Dalam webinar ini, para partisipan yang hadir juga dipersilakan untuk mengutarakan pertanyaan dan tanggapan. Salah satu peserta bernama Hajaturamsyah menanyakan kiat-kiat untuk menyampaikan pendapat di ruang publik tanpa menyinggung perasaan apa pun bilamana kita ingin memberikan koreksi atau tidak setuju terhadap pernyataan seseorang?

“Kiat-kiatnya, karena kembali ke budaya Indonesia yang ramah dan tahu tata krama, kita harus bertata krama, dengan budaya Indonesia yang beraneka ragam tadi. Ambillah sisi positifnya, kita harus cerdas karena saat ini sudah ada UU ITE dan hate speech, maka jadikan itu pembelajaran agar lebih bisa bertutur kata dengan baik,” jelas Rahma.

Webinar ini merupakan salah satu rangkaian kegiatan literasi digital di Tangerang Selatan. Kegiatan ini pun terbuka bagi semua orang yang berkeinginan untuk memahami dunia literasi digital. Untuk itulah penyelenggara pada agenda webinar selanjutnya, membuka peluang sebesar-besarnya kepada semua anak bangsa untuk berpartisipasi pada webinar ini melalui Instagram @siberkreasi.dkibanten.

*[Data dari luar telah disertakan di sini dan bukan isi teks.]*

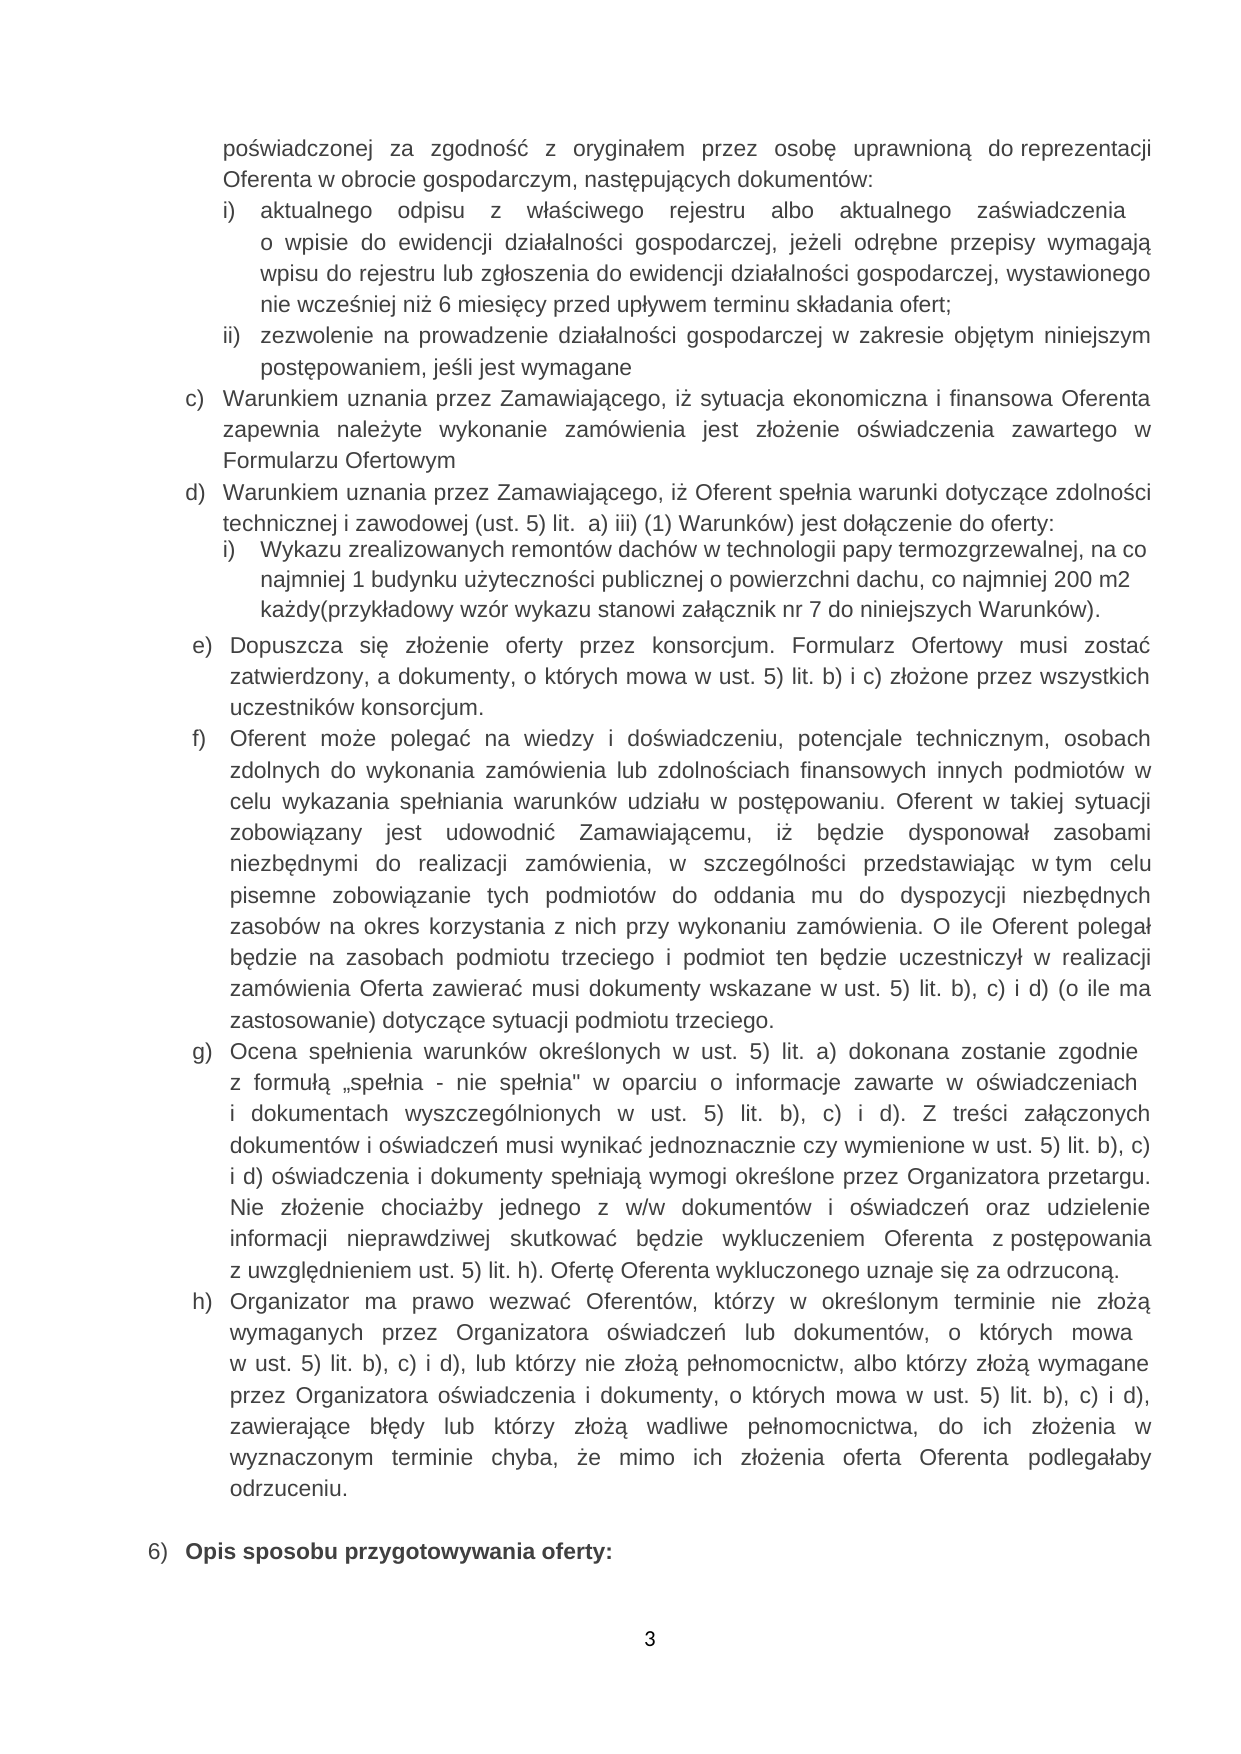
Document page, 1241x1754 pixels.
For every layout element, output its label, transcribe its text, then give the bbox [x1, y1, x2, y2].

Kegiatan webinar ini juga mengapresiasi partisipasi dan dukungan semua pihak sehingga dapat berjalan dengan baik, terutama kepada Kominfo. Mengingat program literasi digital ini hanya akan berjalan dengan baik dan mencapai target 12,5 juta partisipan jika turut didukung oleh semua pihak.